• _Passage shown_:
━━━━━━━━━━━━━━━━
Part 4: Quantization

Part 4: Quantization#

from tensorflow.keras.utils import to_categorical
from sklearn.datasets import fetch_openml
from sklearn.model_selection import train_test_split
from sklearn.preprocessing import LabelEncoder, StandardScaler
import numpy as np
import matplotlib.pyplot as plt

%matplotlib inline
seed = 0
np.random.seed(seed)
import tensorflow as tf

tf.random.set_seed(seed)
import os

os.environ['PATH'] = os.environ['XILINX_VITIS'] + '/bin:' + os.environ['PATH']

2025-10-24 14:01:18.360961: I tensorflow/core/util/port.cc:111] oneDNN custom operations are on. You may see slightly different numerical results due to floating-point round-off errors from different computation orders. To turn them off, set the environment variable `TF_ENABLE_ONEDNN_OPTS=0`.
2025-10-24 14:01:18.387785: I tensorflow/core/platform/cpu_feature_guard.cc:182] This TensorFlow binary is optimized to use available CPU instructions in performance-critical operations.
━━━━━━━━━━━━━━━━
• _What to do_:
**1)** Answer these questions about the quantization notebook:
(a) What value is assigned to the variable seed?
(b) What setting does the log output give for turning off oneDNN custom operations?
(c) From which module is to_categorical imported?
**2)** Write the next part of the quantization notebook, starting after its final log message.

Keypoint correspondence data
━━━━━━━━━━━━━━━━
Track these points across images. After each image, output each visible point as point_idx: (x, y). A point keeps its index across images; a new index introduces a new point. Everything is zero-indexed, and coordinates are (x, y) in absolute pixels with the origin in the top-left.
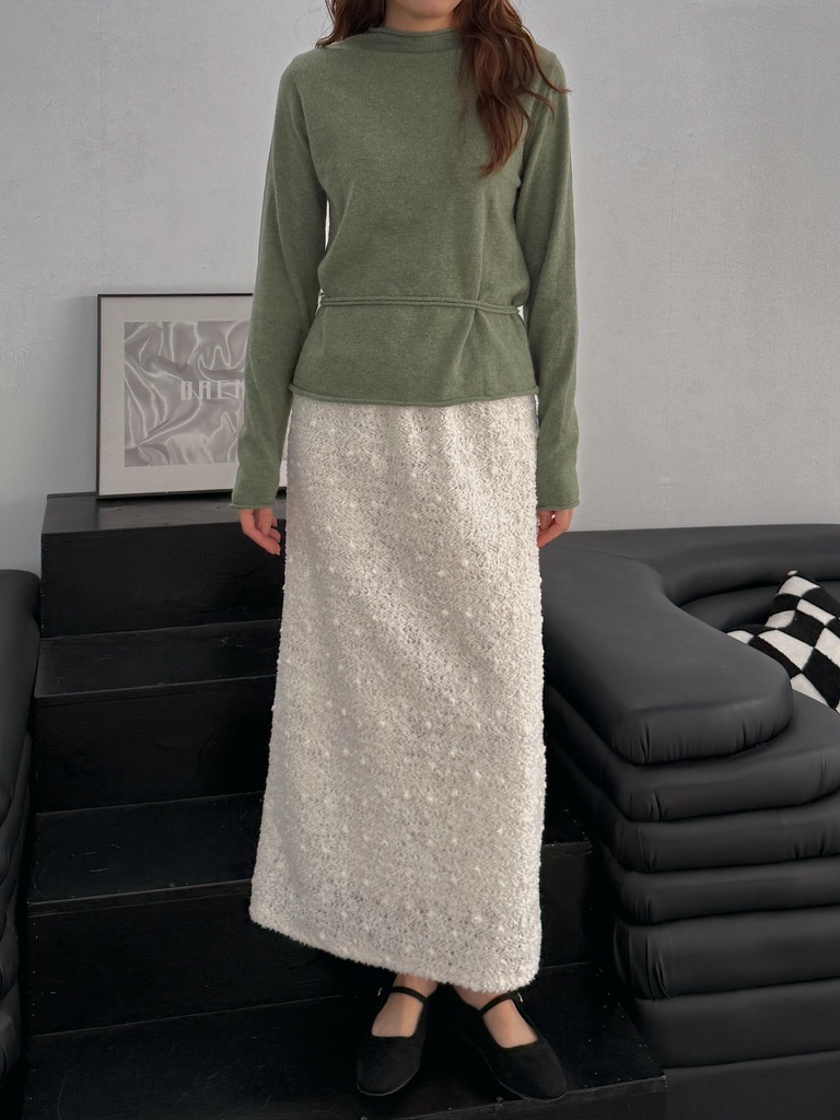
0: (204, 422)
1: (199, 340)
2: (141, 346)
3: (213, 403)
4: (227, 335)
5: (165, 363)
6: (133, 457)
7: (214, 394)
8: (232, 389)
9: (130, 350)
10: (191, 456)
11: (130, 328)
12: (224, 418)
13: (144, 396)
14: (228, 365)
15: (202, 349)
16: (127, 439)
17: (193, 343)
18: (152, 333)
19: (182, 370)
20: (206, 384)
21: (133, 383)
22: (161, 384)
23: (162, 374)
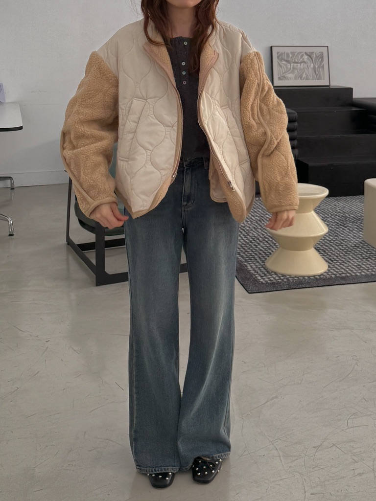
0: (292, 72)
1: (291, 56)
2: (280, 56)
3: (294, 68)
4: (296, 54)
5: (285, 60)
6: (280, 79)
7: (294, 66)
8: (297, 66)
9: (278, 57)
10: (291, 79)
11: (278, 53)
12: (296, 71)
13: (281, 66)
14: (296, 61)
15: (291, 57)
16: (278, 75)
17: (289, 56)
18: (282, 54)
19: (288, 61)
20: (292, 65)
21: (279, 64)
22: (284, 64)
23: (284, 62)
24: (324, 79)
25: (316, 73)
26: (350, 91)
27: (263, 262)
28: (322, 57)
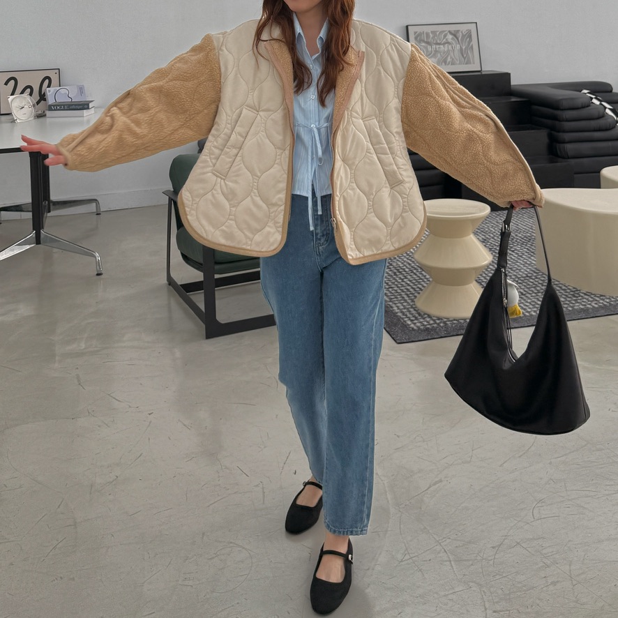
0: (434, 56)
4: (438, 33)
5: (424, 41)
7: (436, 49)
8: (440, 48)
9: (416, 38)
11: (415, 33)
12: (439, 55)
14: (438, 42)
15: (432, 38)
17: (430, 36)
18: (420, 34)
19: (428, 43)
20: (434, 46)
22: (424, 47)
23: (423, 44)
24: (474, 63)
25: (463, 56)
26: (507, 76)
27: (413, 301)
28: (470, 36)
━━━━━━━━━━━━━━━━
• _Numbered responses_:
**1)**
(a) 0
(b) Set the environment variable `TF_ENABLE_ONEDNN_OPTS=0`.
(c) tensorflow.keras.utils

**2)**
To enable the following instructions: SSE4.1 SSE4.2 AVX AVX2 AVX512F AVX512_VNNI FMA, in other operations, rebuild TensorFlow with the appropriate compiler flags.

---------------------------------------------------------------------------
KeyError                                  Traceback (most recent call last)
Cell In[1], line 16
     13 tf.random.set_seed(seed)
     14 import os
---> 16 os.environ['PATH'] = os.environ['XILINX_VITIS'] + '/bin:' + os.environ['PATH']

File ~/miniconda3/envs/hls4ml-tutorial/lib/python3.10/os.py:680, in _Environ.__getitem__(self, key)
    677     value = self._data[self.encodekey(key)]
    678 except KeyError:
    679     # raise KeyError with the original key value
--> 680     raise KeyError(key) from None
    681 return self.decodevalue(value)

KeyError: 'XILINX_VITIS'

Fetch the jet tagging dataset from Open ML#

X_train_val = np.load('X_train_val.npy')
X_test = np.load('X_test.npy')
y_train_val = np.load('y_train_val.npy')
y_test = np.load('y_test.npy')
classes = np.load('classes.npy', allow_pickle=True)

Construct a model#

This time we’re going to use QKeras layers. QKeras is “Quantized Keras” for deep heterogeneous quantization of ML models.

google/qkeras

It is maintained by Google and we recently added support for QKeras model to hls4ml.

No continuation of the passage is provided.